### [BRANO]
┏━━
Di Giulia Marani
Lo scorso 27 febbraio, mentre il resto del mondo aveva gli occhi puntati sulle piazze di Kiev e sugli aeroporti della Crimea, la Moldavia ha compiuto quello che potrebbe rivelarsi un passo decisivo per la sua storia, ottenendo che le porte dello spazio Schengen si aprissero ai suoi cittadini. Il parlamento europeo ha votato con larga maggioranza a favore dell’abrogazione dei visti, provvedimento che permetterà ai cittadini della piccola repubblica dell’ex blocco sovietico schiacciata tra la Romania e l’Ucraina di viaggiare per un massimo di 90 giorni all’interno dell’Unione Europea.
Tra le principali motivazioni addotte, gli sforzi messi in atto dalla Moldavia negli ultimi anni e lo slancio nell’attuare riforme difficili, in un paese che ha un PIL tra i più bassi del continente e si regge sull’equilibrio, talvolta instabile, tra una maggioranza rumenofona e una minoranza di lingua russa. Il commissario europeo Cecilia Malmström ha definito questa apertura “un passo tangibile nella direzione di un legame più stretto e un’integrazione economica con l’Unione Europea”. I ministri degli esteri di Francia e Germania, Laurent Fabius e Frank-Walter Steinmeier, hanno espresso la loro soddisfazione per l’esito della votazione e fatto sapere che effettueranno al più presto una visita congiunta a Chisinau. Il 3 marzo, il segretario di Stato USA John Kerry ha incontrato il premier moldavo Lurie Leanca, al quale ha promesso un aumento degli aiuti economici e assicurato il sostegno statunitense al percorso europeo della Moldavia. A lungo dimenticato dalla diplomazia occidentale, questo paese di 4 milioni di abitanti sul confine tra l’area di influenza russa e l’Europa assume oggi un’importanza strategica.
┗━━
(Descrizioni testuali dei punti chiave)
┏━━
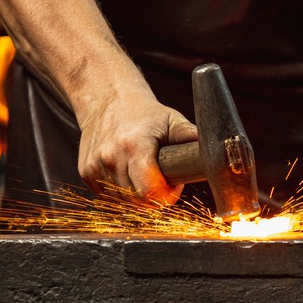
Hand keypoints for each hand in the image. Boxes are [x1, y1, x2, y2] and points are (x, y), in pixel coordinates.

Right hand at [75, 85, 197, 204]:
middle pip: (139, 200)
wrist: (106, 100)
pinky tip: (128, 173)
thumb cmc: (145, 114)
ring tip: (144, 172)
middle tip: (161, 178)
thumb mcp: (172, 120)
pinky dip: (122, 192)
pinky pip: (109, 197)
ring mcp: (95, 166)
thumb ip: (191, 137)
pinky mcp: (86, 173)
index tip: (172, 188)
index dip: (165, 196)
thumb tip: (216, 151)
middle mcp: (111, 157)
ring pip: (124, 202)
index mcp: (135, 145)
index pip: (149, 191)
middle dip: (154, 197)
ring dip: (137, 196)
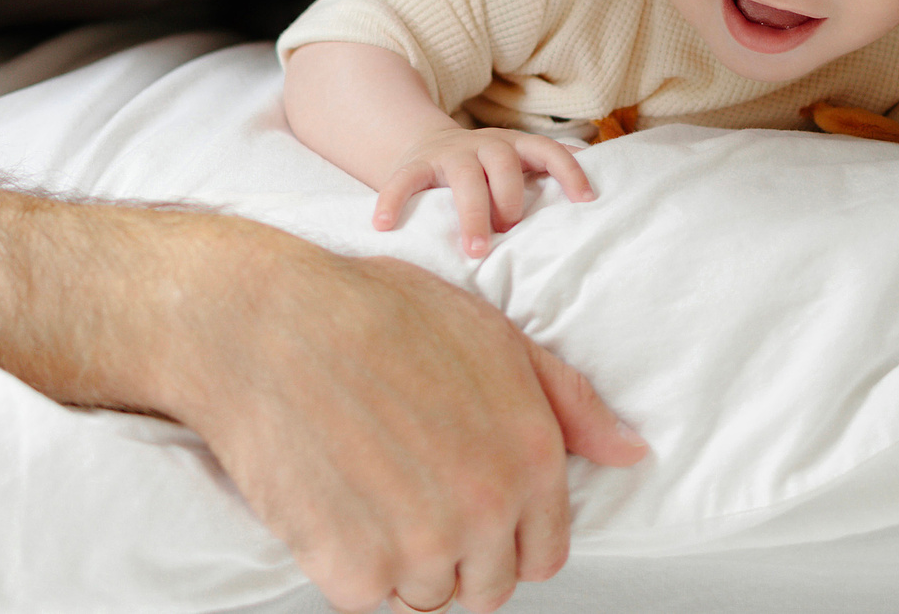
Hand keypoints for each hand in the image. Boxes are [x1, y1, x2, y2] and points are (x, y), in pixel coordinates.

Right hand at [150, 224, 645, 612]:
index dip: (506, 532)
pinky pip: (364, 597)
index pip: (545, 554)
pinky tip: (332, 497)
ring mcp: (422, 547)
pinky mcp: (354, 571)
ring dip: (399, 558)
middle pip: (488, 587)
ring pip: (425, 595)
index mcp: (530, 457)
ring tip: (367, 484)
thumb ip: (568, 402)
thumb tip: (631, 452)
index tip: (466, 502)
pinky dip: (345, 561)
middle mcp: (487, 510)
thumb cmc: (372, 314)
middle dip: (456, 553)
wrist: (267, 324)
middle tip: (408, 491)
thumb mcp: (491, 336)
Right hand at [376, 128, 596, 258]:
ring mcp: (448, 154)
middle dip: (511, 200)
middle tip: (511, 234)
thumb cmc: (483, 171)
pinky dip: (393, 200)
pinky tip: (383, 225)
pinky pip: (403, 181)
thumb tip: (595, 198)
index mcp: (513, 146)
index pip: (548, 149)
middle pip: (503, 164)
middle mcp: (483, 144)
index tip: (585, 201)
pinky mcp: (415, 165)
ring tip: (476, 250)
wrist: (426, 146)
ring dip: (472, 212)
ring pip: (464, 175)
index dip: (569, 170)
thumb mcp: (515, 165)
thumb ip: (545, 176)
┗━━
### [COMPITO A]
Traduci in inglese questa frase dell'articolo sulla Moldavia: «A lungo dimenticato dalla diplomazia occidentale, questo paese di 4 milioni di abitanti sul confine tra l’area di influenza russa e l’Europa assume oggi un’importanza strategica.»
### [COMPITO B]
Per favore, prosegui l'articolo sulla Moldavia partendo dopo la sua ultima frase.

### [RISPOSTA SCRITTA A]
Long forgotten by Western diplomacy, this country of 4 million inhabitants on the border between the Russian sphere of influence and Europe is now taking on strategic importance.

### [RISPOSTA SCRITTA B]
La decisione di Bruxelles di liberalizzare i visti si inscrive in un lungo processo di avvicinamento, cominciato con la “rivoluzione lilla” del 2009, che però ha visto Bruxelles opporre un pesante silenzio alle ambizioni europeiste dei manifestanti. Lo scorso novembre, in occasione del vertice di Vilnius, la Moldavia ha siglato, insieme alla Georgia, un accordo con l’Unione Europea che porterà alla creazione di una DCFTA (Deep and Comprehensive Free Trade Area) e consentirà ai due paesi di fare qualche passo in più verso l’Europa, svincolandosi almeno parzialmente dall’orbita russa. Le ritorsioni da parte di Mosca non si sono fatte attendere, con il blocco delle importazioni di vino moldavo e le minacce di interrompere la fornitura di energia.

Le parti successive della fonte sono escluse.